--- SOURCE EXCERPT ---

### PROBLEM LINK:

Practice

Contest: Division 1

Contest: Division 2

**Setter:** Dmytro Berezin

**Tester:** Encho Mishinev

**Editorialist:** Taranpreet Singh

### DIFFICULTY:

Easy-Medium

### PREREQUISITES:

Dynamic Programming, Observations and Patterns.

### PROBLEM:

There are N dogs lined in a row numbered from 1 to N, having skill level as given in array A. A dog at position p with skill s can pass ball to dog at position q if 1 \leq |p-q| \leq s. Further, each dog can either pass the ball to another dog receiving the ball for the first time or finish the game by scoring. We have to count the number of ways the game may finish.

Two sequences are considered different if their lengths differ, or there is a valid index i in sequence such that at time i, The dogs holding ball differ in both sequences.

### QUICK EXPLANATION

- The total number of sequences ending at position p can be categorized into sequences coming from left side and paths coming from right side to the last dog in sequence.
- Let DP[p] denote the number of paths coming from left side. All paths coming from left to (p-1) position can be extended to pth position. So DP[p] includes DP[p-1]. Also, If Dog at position (p-2) has skill 2, it can directly pass the ball to pth dog, thus DP[p] including DP[p-2] in this case. The third case is when the ball moves from position (p-3) to (p-1) to (p-2) to pth position. For this to happen, both dogs at positions (p-3) and (p-2) should have skill level 2. If they do have the skill, DP[p] include DP[p-3] since all paths ending at (p-3) position can end at pth position in this case.
- Paths coming from right side and ending at pth dog reach (p-1) and follows either of the two pattern, 1, 3 \ldots (x-2), x, (x-1), (x-3), \ldots 4, 2 or 1, 3, \ldots (x-2), x, (x+1), (x-1), (x-3) \ldots 4, 2 where position (p-1) represent 1 in patterns, the start point for both patterns. We have to count the number of such patterns in O(1) time. If z is the number of sequences in the above pattern we can complete, then we have DP[p-1]*z paths ending at pth position coming from the right side.
- For finding the number of values of x for each pattern, all that matters is the position of the nearest dog with skill 1 to the right of pth dog.

### EXPLANATION

This problem can go to become way complicated if we are not careful enough in avoiding overcounting sequences. So, Without ado, I am going to divide sequences into two types.

- The sequences which reach position p moving from the left side in the last step.
- The sequences which reach position p moving from the right side in the last step.

For counting sequences of the first type, we shall use dynamic programming. Let DP[p] denote the number of sequences of first type ending at position p. Assuming we have calculated DP[i] for all i < p, we need to calculate DP[p]. There are three different ways we can reach pth position, from position (p-1), from position (p-2) and from position (p-3) to (p-1) to (p-2) to p.

We can always move from position (p-1) to position p (assuming position p is unvisited) irrespective of skills, So, we add DP[p-1] to DP[p] Since all sequences ending at position (p-1) can now be extended to position p.

---

**EXERCISES TO COMPLETE:**
A. In the dog ball-passing editorial, what does DP[p] denote?
B. Continue the dog ball-passing editorial from the point where the text stops.

--- STORED ROWS ---

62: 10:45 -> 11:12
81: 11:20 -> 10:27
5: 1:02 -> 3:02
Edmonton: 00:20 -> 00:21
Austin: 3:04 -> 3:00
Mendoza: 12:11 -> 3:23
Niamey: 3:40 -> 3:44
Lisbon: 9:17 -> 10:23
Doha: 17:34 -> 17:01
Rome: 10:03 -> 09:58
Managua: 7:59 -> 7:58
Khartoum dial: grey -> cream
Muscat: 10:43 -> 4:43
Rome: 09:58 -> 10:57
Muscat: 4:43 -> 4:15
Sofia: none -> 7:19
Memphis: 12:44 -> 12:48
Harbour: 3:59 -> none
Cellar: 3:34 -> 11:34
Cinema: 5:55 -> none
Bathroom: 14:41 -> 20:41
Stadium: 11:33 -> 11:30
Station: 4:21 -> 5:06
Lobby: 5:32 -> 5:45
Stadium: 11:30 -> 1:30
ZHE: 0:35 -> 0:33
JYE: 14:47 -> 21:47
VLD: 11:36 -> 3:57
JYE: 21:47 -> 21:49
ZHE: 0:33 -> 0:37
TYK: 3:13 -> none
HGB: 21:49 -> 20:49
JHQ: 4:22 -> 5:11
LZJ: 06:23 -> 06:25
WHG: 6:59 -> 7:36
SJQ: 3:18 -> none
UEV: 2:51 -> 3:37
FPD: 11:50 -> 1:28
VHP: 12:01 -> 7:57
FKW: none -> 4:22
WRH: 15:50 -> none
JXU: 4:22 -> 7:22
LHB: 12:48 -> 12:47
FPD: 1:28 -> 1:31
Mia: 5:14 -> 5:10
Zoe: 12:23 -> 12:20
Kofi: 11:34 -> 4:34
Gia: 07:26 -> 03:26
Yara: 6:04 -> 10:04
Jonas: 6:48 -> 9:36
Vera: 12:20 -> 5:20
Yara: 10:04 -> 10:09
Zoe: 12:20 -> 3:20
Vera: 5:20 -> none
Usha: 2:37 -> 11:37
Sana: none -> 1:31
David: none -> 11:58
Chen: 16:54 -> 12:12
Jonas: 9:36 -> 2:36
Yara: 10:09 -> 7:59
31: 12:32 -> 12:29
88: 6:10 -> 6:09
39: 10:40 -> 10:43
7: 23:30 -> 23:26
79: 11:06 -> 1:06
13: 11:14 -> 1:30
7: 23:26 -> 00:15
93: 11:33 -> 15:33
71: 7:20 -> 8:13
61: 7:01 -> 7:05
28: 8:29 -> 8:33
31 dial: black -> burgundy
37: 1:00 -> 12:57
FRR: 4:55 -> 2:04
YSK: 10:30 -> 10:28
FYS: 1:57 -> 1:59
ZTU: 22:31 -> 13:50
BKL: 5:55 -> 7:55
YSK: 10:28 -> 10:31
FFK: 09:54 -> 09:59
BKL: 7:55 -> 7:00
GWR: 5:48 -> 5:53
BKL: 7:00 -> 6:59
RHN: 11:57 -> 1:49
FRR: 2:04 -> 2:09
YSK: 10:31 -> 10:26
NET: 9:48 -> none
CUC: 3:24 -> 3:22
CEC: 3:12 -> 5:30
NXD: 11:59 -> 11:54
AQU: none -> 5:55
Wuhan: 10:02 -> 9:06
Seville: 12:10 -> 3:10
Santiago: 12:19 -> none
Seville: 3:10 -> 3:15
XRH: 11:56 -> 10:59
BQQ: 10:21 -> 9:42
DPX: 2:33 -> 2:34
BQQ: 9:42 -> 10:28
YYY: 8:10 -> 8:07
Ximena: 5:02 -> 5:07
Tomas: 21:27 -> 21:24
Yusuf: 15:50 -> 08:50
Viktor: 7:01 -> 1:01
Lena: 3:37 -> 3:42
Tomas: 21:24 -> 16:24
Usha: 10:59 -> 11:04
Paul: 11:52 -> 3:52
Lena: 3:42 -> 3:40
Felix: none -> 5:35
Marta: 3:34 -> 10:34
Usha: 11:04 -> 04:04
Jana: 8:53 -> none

---

**EXERCISE ANSWERS:**
A. DP[p] is the number of sequences of the first type ending at position p, meaning sequences that reach position p by moving from the left side in the last step.

B.
For moving from position (p-2) to position p directly, The dog at position (p-2) should have 2 as skill. If the condition is satisfied, we add DP[p-2] to DP[p] Since all sequences ending at position (p-2) can now be extended to position p.

In the third case, The ball moves from position (p-3) to (p-1) to (p-2) to position p. For this, both the dogs at positions (p-2) and at position (p-3) should have skill power 2. If the condition is satisfied, Every path ending at position (p-3) can now be extended to position p (different from the first two). So we add DP[p-3] to DP[p] in this case.

We have calculated the number of all possible sequences ending at a given position which move from left side to pth position in the last move.

For the sequences moving from right at last step and ending at pth position, at some point reach (p-1) position and from there, can follow only two patterns to reach pth position. So dog at position (p-1) is required to have skill 2, otherwise, there is no sequence ending at position p from the right side.

Refer the two possible patterns below which are possible. (In following patterns, 1 denote position (p-1), 2 denote position p and so on).

1: 1 3 5 . . . (z-2) z (z-1) . . . 4 2

2: 1 3 5 . . . (z-2) z (z+1) (z-1) . . . 4 2

First few patterns are

1 3 2

1 3 4 2

1 3 5 4 2

1 3 5 6 4 2

For counting the number of values of x for each pattern, we can notice that All positions except position 2 and position x need to have skill value 2. So, For the pattern to exist, all that matters is the nearest position of 1. For counting patterns ending at position p, There are three cases.

- There is no dog with skill 1 after position p.
- The nearest dog with skill 1 to the right of p is at an odd distance from p
- The nearest dog with skill 1 to the right of p is at an even distance from p.

In the first case, The number of valid patterns is the same as the number of dogs (Found by observation), say x after the dog at position p. So, Each sequence ending at position (i-1) can now end in position p as a different sequence in x*DP[i-1] ways.

In the second case, Say the position of such a dog is x. Starting from (p-1), Ball directly ends up at x. Now, All patterns with value y < x are valid and first pattern is valid for x too. Now, if there’s a dog with skill 2 at position (x+1), x is valid for the second pattern too. So, we have counted all the values of x here for which pattern is valid, say c. The number of different sequences ending at position p coming from the right is c*DP[i-1].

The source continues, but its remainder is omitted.